Num contexto de precárias condições de existência, a creche, sobrecarregada, vem ocupando múltiplos lugares, além da função educativa que lhe cabe, enfrentando-se com demandas que a empurram para dar conta de espaços vagos deixados por carências de várias ordens: afetivas, que dizem respeito, em particular, a dificuldades no vínculo conjugal, mas implicam as relações familiares em geral, e sociais, incluindo as que correspondem a direitos sociais básicos, que deveriam ser supridos por serviços públicos e pela sociedade.( MÜLLER, 2010, p. 232).

“A gente é feliz assim!” representa a voz de uma parcela de pais da educação infantil (no caso os seis participantes da pesquisa) que possuem emprego, renda e uma convivência familiar tranquila, o que não é a realidade de todos. Muitas famílias depositam na escola a confiança de ter as refeições do seu filho garantidas, assim como a assistência em várias outras situações da vida diária.
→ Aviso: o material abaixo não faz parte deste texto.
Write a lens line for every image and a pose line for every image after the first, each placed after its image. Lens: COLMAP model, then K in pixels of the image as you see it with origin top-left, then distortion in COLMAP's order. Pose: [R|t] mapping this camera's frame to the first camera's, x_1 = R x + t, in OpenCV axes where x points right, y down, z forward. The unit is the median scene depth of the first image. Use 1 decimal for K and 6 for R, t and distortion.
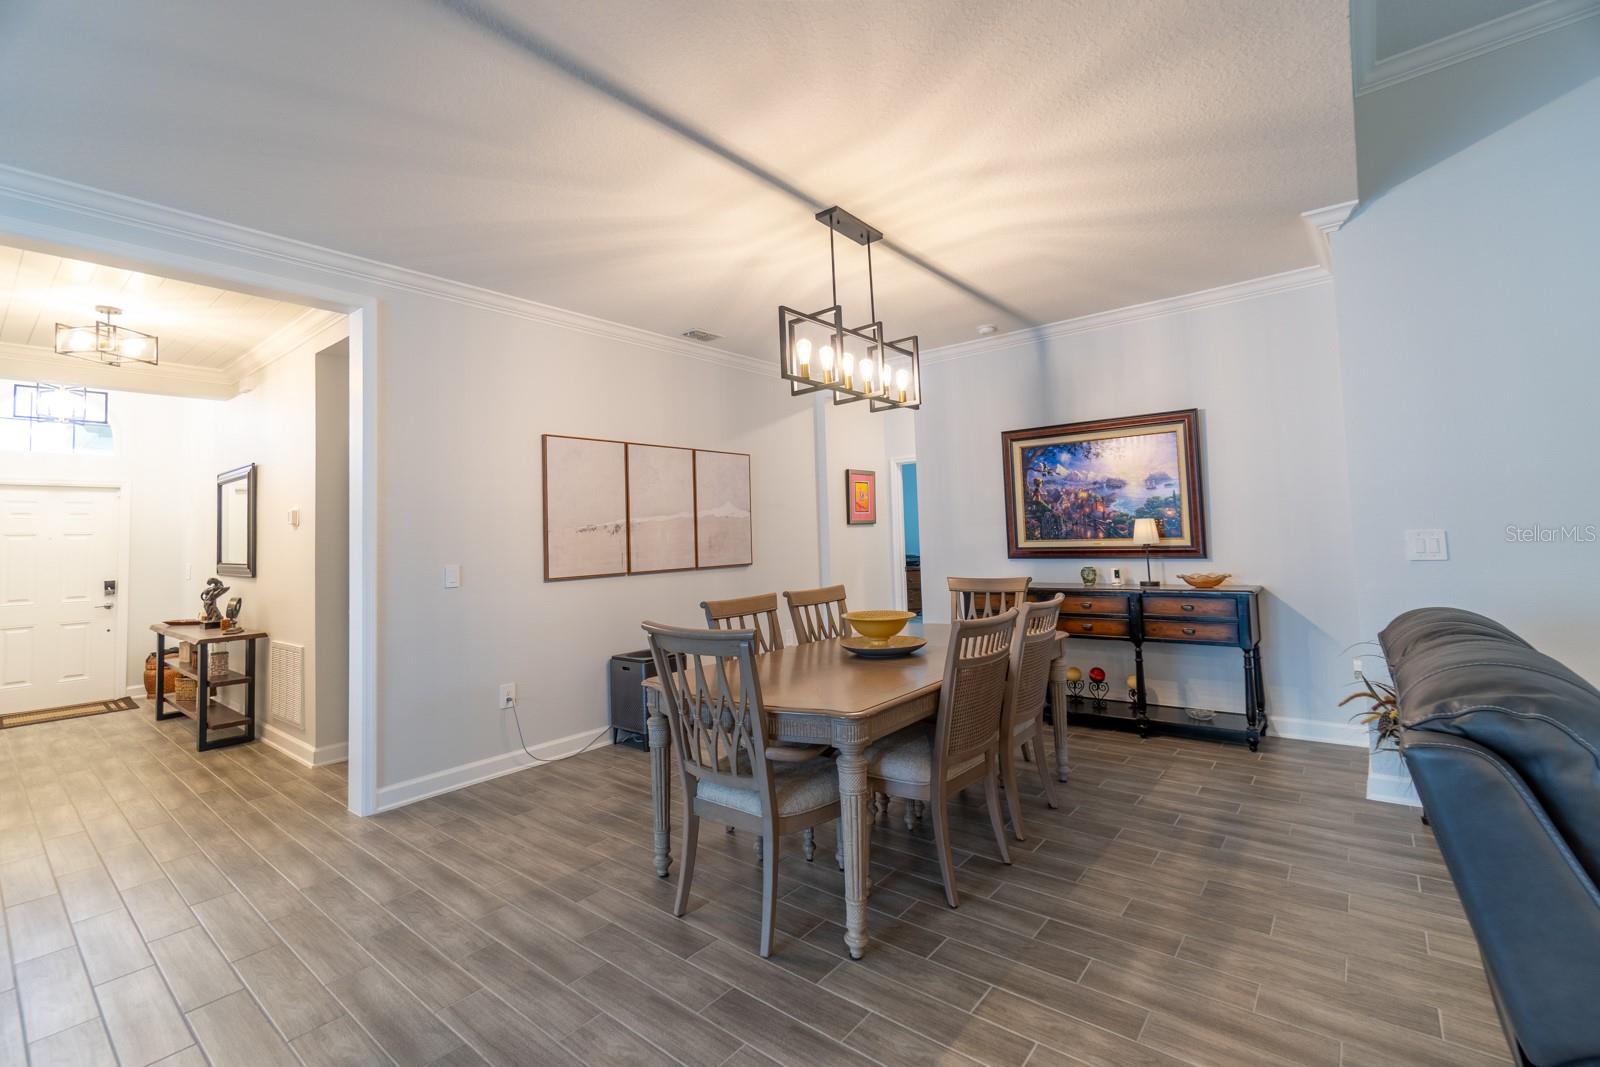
lens RADIAL K [[716.0, 0, 808.0], [0, 716.0, 498.4], [0, 0, 1]] dist [-0.007043, 0.002222]
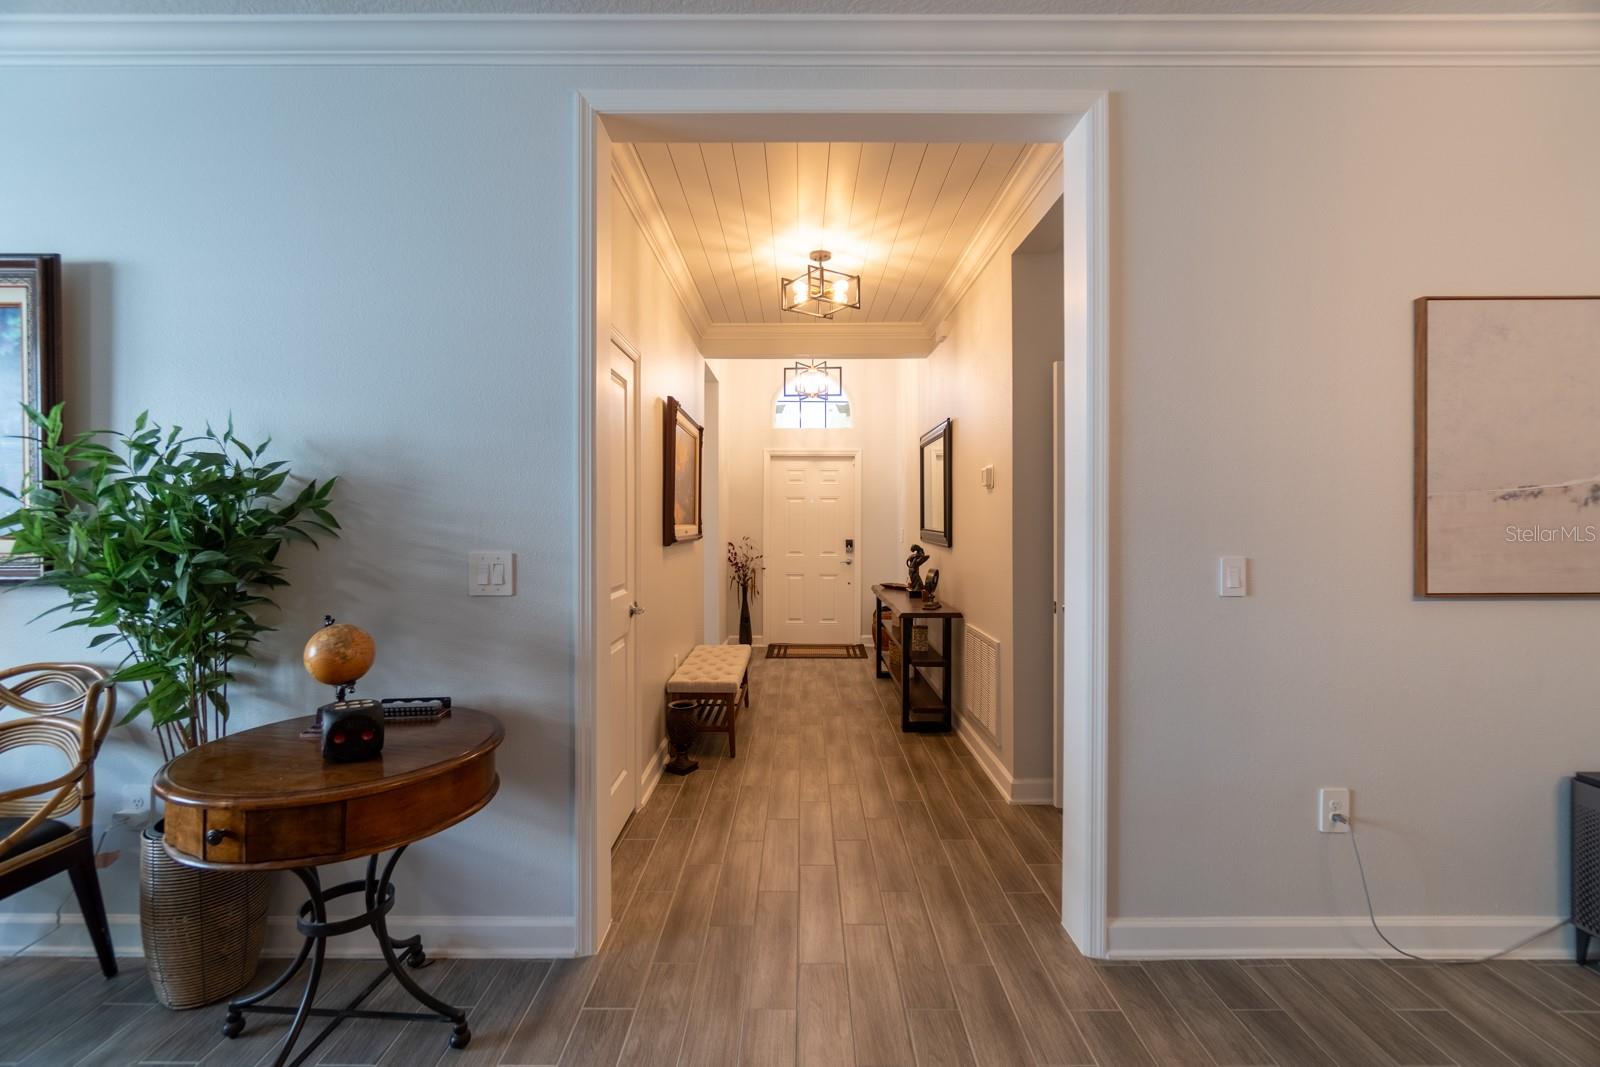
lens RADIAL K [[716.0, 0, 807.3], [0, 716.0, 528.7], [0, 0, 1]] dist [-0.007043, 0.002222]
pose [[0.647833, 0.041815, -0.760634, -0.223654], [0.021724, 0.997072, 0.073315, 0.019054], [0.761472, -0.064019, 0.645028, 0.303304]]
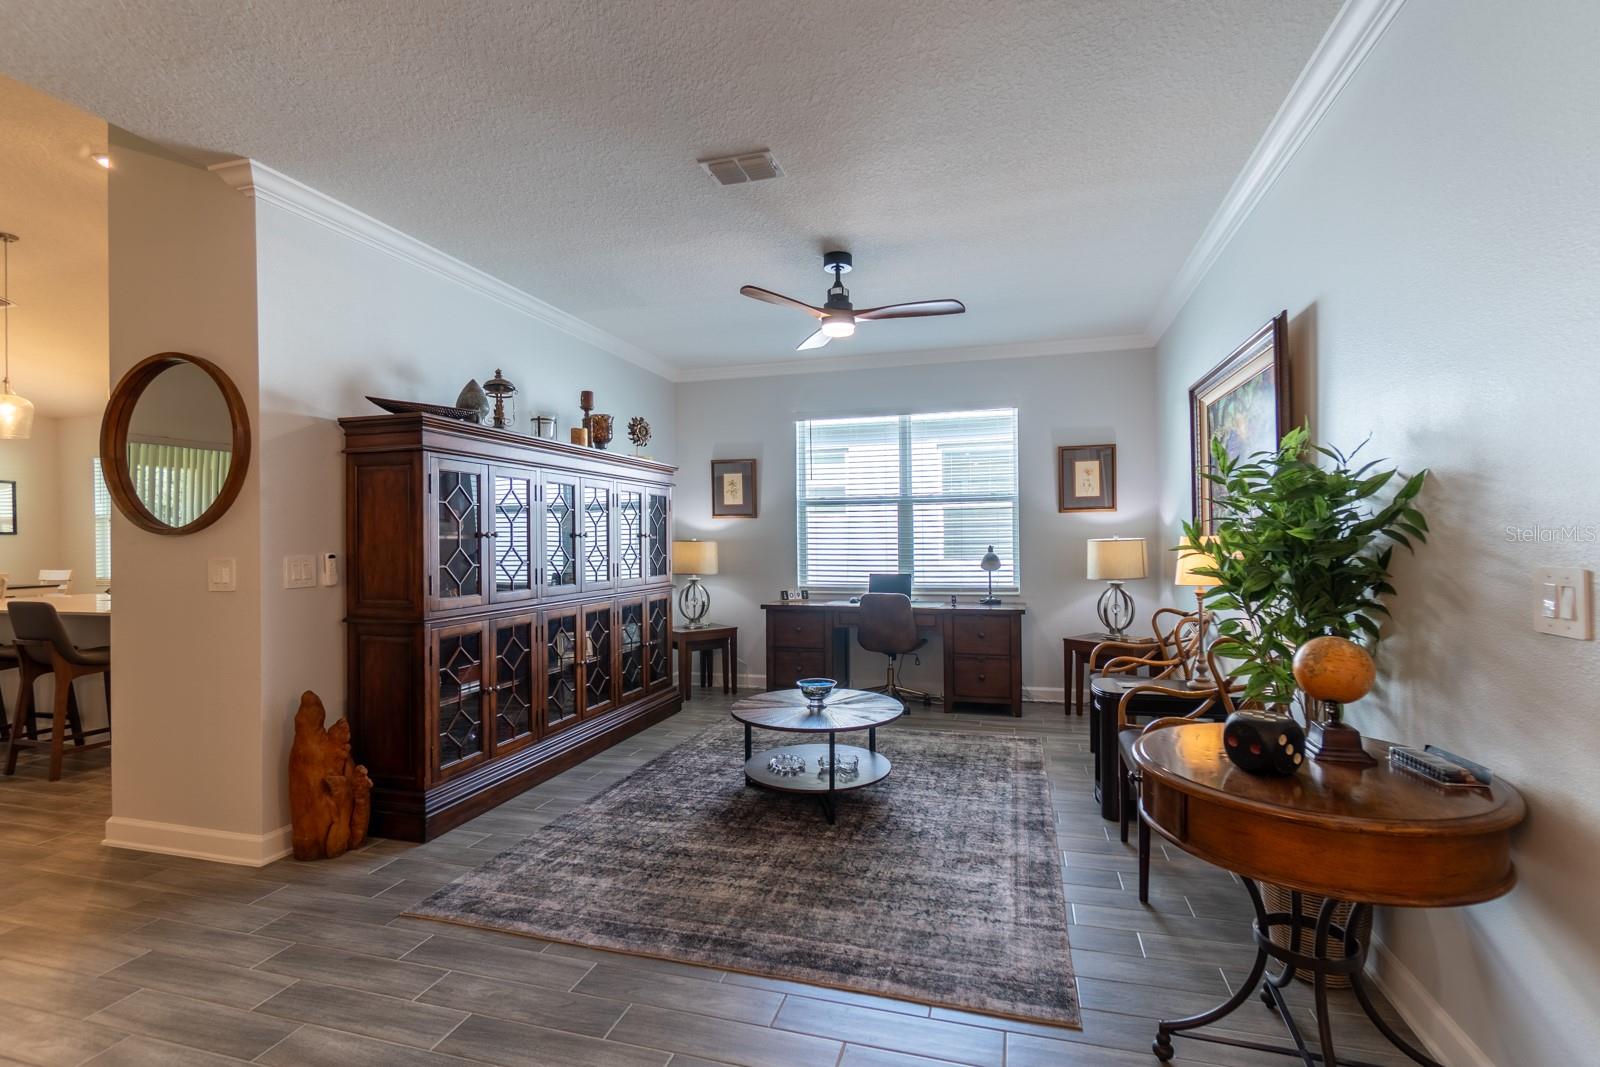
lens RADIAL K [[716.0, 0, 812.9], [0, 716.0, 532.2], [0, 0, 1]] dist [-0.007043, 0.002222]
pose [[-0.909008, 0.027589, -0.415865, -0.297292], [0.049052, 0.997954, -0.041013, 0.043095], [0.413883, -0.057680, -0.908501, 0.553438]]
A escola passa a ser uma referência, que em muitos casos acolhe e orienta.

Nas três escolas que compõem a pesquisa já ocorreram situações em que por medida protetiva o Conselho Tutelar encaminhou crianças para permanecerem integralmente na escola, pois as condições apresentadas em casa não lhes ofereciam segurança.

A escola de educação infantil compartilha de maneira muito próxima com as famílias o cuidado das crianças. Por esta proximidade, mudanças em sua estrutura, em seus hábitos, no endereço, nos componentes... assim como episódios de desentendimentos conjugais, perca de emprego, são percebidos imediatamente. A diretora da EMEI Lápis de Cor ilustra isso em sua colocação:

“Aqui na escola temos muitas e diversas famílias. Cada uma carrega suas particularidades. Em alguns casos quando as crianças chegam de manhã já sabemos que a noite não foi das melhores. Estão chorosas e por vezes com a fralda do dia anterior. Nestes dias o olhar de quem nos entrega a criança revela quase que um pedido de ajuda. Cabe a nós acolhê-los e possibilitar momentos de conforto e segurança” (PETRY, 2018).

A escola em determinadas situações cuida e ampara mais do que seu público específico, que são as crianças. Ela representa uma rede de apoio para a família, que faz a vaga ter tamanho valor.